Sebbene sul web si leggano spesso associazioni tra carenza di vitamina D e alterazioni dell’umore, depressione o “nebbia mentale”, le evidenze cliniche rigorose e i grandi trial randomizzati attuali non supportano l’uso della vitamina D per curare questi disturbi cognitivi o psichiatrici. È fondamentale, da un punto di vista clinico, concentrarsi sui sintomi fisici reali: debolezza muscolare, dolori ossei e, nei casi più gravi e prolungati, l’osteomalacia.

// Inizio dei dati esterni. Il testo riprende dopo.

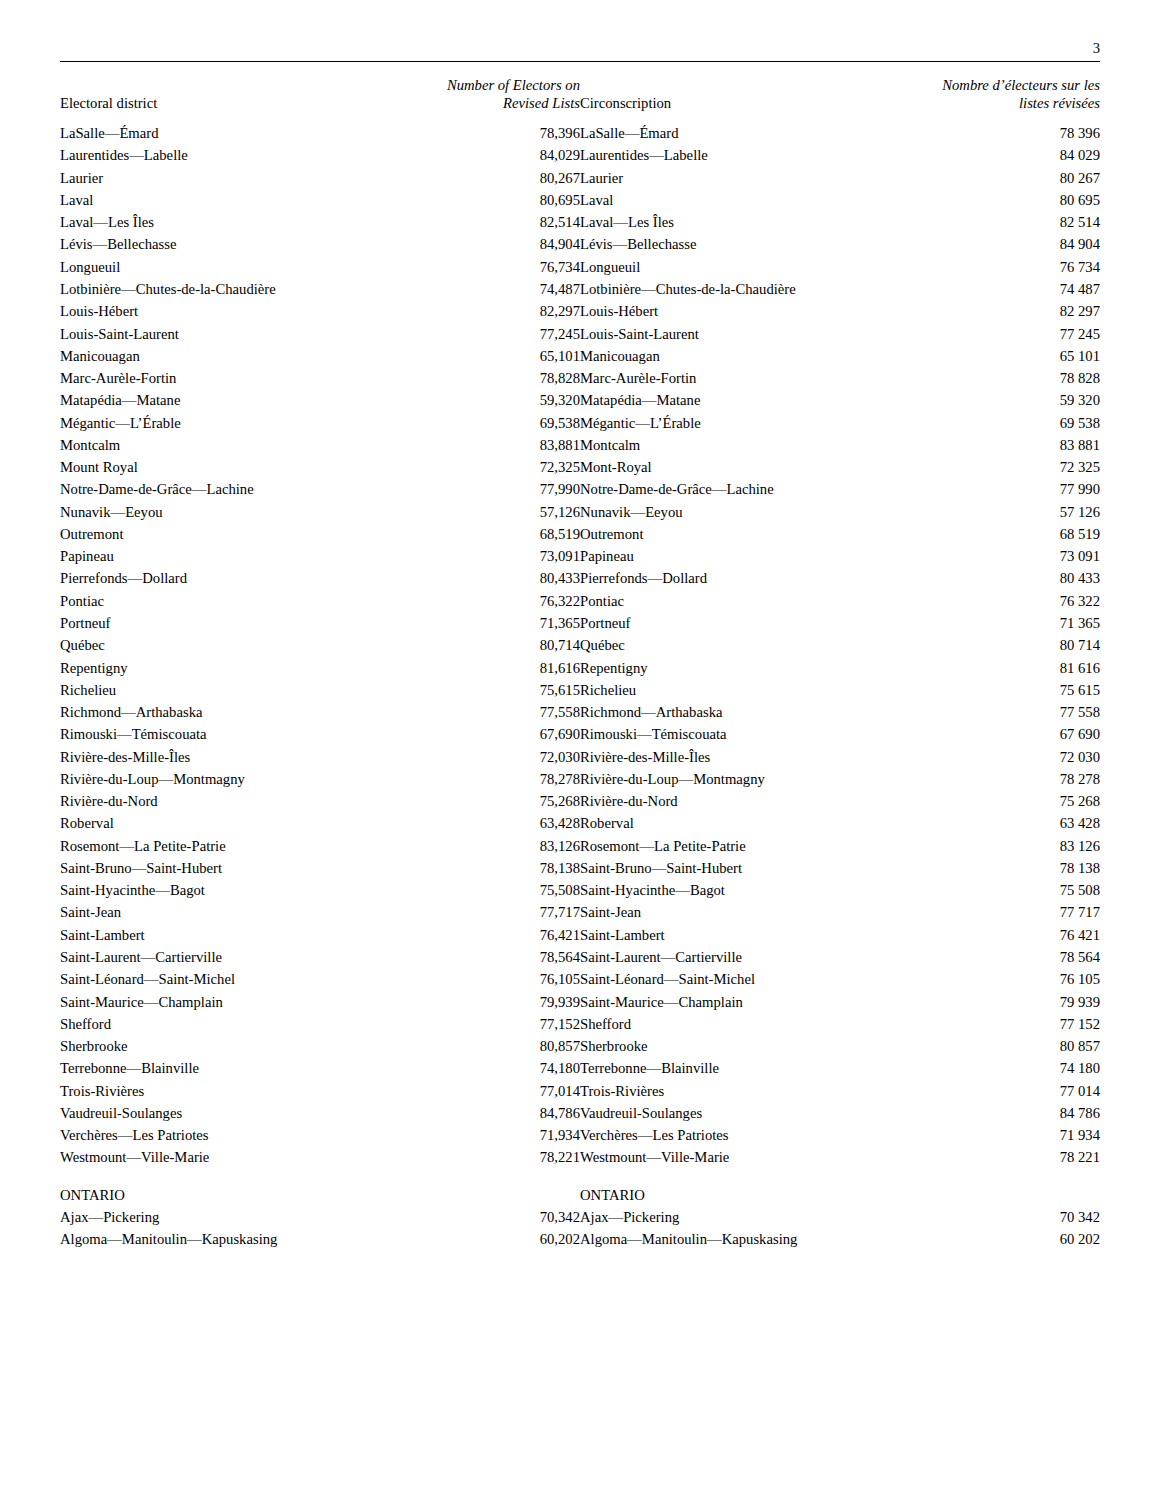3
| / Electoral district / Number of Electors on Revised Lists / / --- / --- / / LaSalle—Émard / 78,396 / / Laurentides—Labelle / 84,029 / / Laurier / 80,267 / / Laval / 80,695 / / Laval—Les Îles / 82,514 / / Lévis—Bellechasse / 84,904 / / Longueuil / 76,734 / / Lotbinière—Chutes-de-la-Chaudière / 74,487 / / Louis-Hébert / 82,297 / / Louis-Saint-Laurent / 77,245 / / Manicouagan / 65,101 / / Marc-Aurèle-Fortin / 78,828 / / Matapédia—Matane / 59,320 / / Mégantic—L’Érable / 69,538 / / Montcalm / 83,881 / / Mount Royal / 72,325 / / Notre-Dame-de-Grâce—Lachine / 77,990 / / Nunavik—Eeyou / 57,126 / / Outremont / 68,519 / / Papineau / 73,091 / / Pierrefonds—Dollard / 80,433 / / Pontiac / 76,322 / / Portneuf / 71,365 / / Québec / 80,714 / / Repentigny / 81,616 / / Richelieu / 75,615 / / Richmond—Arthabaska / 77,558 / / Rimouski—Témiscouata / 67,690 / / Rivière-des-Mille-Îles / 72,030 / / Rivière-du-Loup—Montmagny / 78,278 / / Rivière-du-Nord / 75,268 / / Roberval / 63,428 / / Rosemont—La Petite-Patrie / 83,126 / / Saint-Bruno—Saint-Hubert / 78,138 / / Saint-Hyacinthe—Bagot / 75,508 / / Saint-Jean / 77,717 / / Saint-Lambert / 76,421 / / Saint-Laurent—Cartierville / 78,564 / / Saint-Léonard—Saint-Michel / 76,105 / / Saint-Maurice—Champlain / 79,939 / / Shefford / 77,152 / / Sherbrooke / 80,857 / / Terrebonne—Blainville / 74,180 / / Trois-Rivières / 77,014 / / Vaudreuil-Soulanges / 84,786 / / Verchères—Les Patriotes / 71,934 / / Westmount—Ville-Marie / 78,221 / / ONTARIO / / / Ajax—Pickering / 70,342 / / Algoma—Manitoulin—Kapuskasing / 60,202 / | / Circonscription / Nombre d’électeurs sur les listes révisées / / --- / --- / / LaSalle—Émard / 78 396 / / Laurentides—Labelle / 84 029 / / Laurier / 80 267 / / Laval / 80 695 / / Laval—Les Îles / 82 514 / / Lévis—Bellechasse / 84 904 / / Longueuil / 76 734 / / Lotbinière—Chutes-de-la-Chaudière / 74 487 / / Louis-Hébert / 82 297 / / Louis-Saint-Laurent / 77 245 / / Manicouagan / 65 101 / / Marc-Aurèle-Fortin / 78 828 / / Matapédia—Matane / 59 320 / / Mégantic—L’Érable / 69 538 / / Montcalm / 83 881 / / Mont-Royal / 72 325 / / Notre-Dame-de-Grâce—Lachine / 77 990 / / Nunavik—Eeyou / 57 126 / / Outremont / 68 519 / / Papineau / 73 091 / / Pierrefonds—Dollard / 80 433 / / Pontiac / 76 322 / / Portneuf / 71 365 / / Québec / 80 714 / / Repentigny / 81 616 / / Richelieu / 75 615 / / Richmond—Arthabaska / 77 558 / / Rimouski—Témiscouata / 67 690 / / Rivière-des-Mille-Îles / 72 030 / / Rivière-du-Loup—Montmagny / 78 278 / / Rivière-du-Nord / 75 268 / / Roberval / 63 428 / / Rosemont—La Petite-Patrie / 83 126 / / Saint-Bruno—Saint-Hubert / 78 138 / / Saint-Hyacinthe—Bagot / 75 508 / / Saint-Jean / 77 717 / / Saint-Lambert / 76 421 / / Saint-Laurent—Cartierville / 78 564 / / Saint-Léonard—Saint-Michel / 76 105 / / Saint-Maurice—Champlain / 79 939 / / Shefford / 77 152 / / Sherbrooke / 80 857 / / Terrebonne—Blainville / 74 180 / / Trois-Rivières / 77 014 / / Vaudreuil-Soulanges / 84 786 / / Verchères—Les Patriotes / 71 934 / / Westmount—Ville-Marie / 78 221 / / ONTARIO / / / Ajax—Pickering / 70 342 / / Algoma—Manitoulin—Kapuskasing / 60 202 / |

Perché la carenza è così comune

La difficoltà principale risiede nel fatto che la vitamina D viene sintetizzata dal nostro corpo principalmente attraverso l’esposizione solare della pelle ai raggi UVB. Nelle società moderne, la vita trascorsa prevalentemente in ambienti chiusi limita drasticamente questa produzione naturale. L’alimentazione, pur essendo utile, copre fisiologicamente solo una minima parte (circa il 10-20%) del fabbisogno giornaliero.

Esistono inoltre specifici fattori di rischio che ne riducono la sintesi o l’assorbimento: l’avanzare dell’età (la cute perde progressivamente l’efficienza nel produrla), l’obesità (essendo liposolubile, la vitamina D viene “sequestrata” nel tessuto adiposo, riducendone la quota circolante nel sangue) e le patologie da malassorbimento intestinale, epatiche o renali. In questi casi, il corpo fatica a mantenere i livelli necessari per la salute metabolica.

Come gestire il sospetto di carenza in modo sicuro

Nonostante la tentazione di ricorrere ai test a tappeto o all’integrazione fai-da-te sia forte, le linee guida internazionali (come quelle della Endocrine Society) raccomandano di misurare i livelli di 25-idrossivitamina D nel sangue solo nei soggetti che presentano specifici fattori di rischio o sintomi compatibili, e non come screening generale per la stanchezza.

È fondamentale evitare l’automedicazione con integratori ad altissimo dosaggio senza supervisione medica. La vitamina D si accumula nell’organismo e un eccesso (intossicazione) può causare ipercalcemia, portando a seri danni ai reni e al sistema cardiovascolare. Il medico curante o lo specialista saprà valutare il contesto clinico del paziente, prescrivere l’esame se appropriato e stabilire la dose di integrazione corretta per ripristinare i livelli ottimali e proteggere la salute muscolo-scheletrica in modo sicuro e strettamente basato sulle evidenze scientifiche.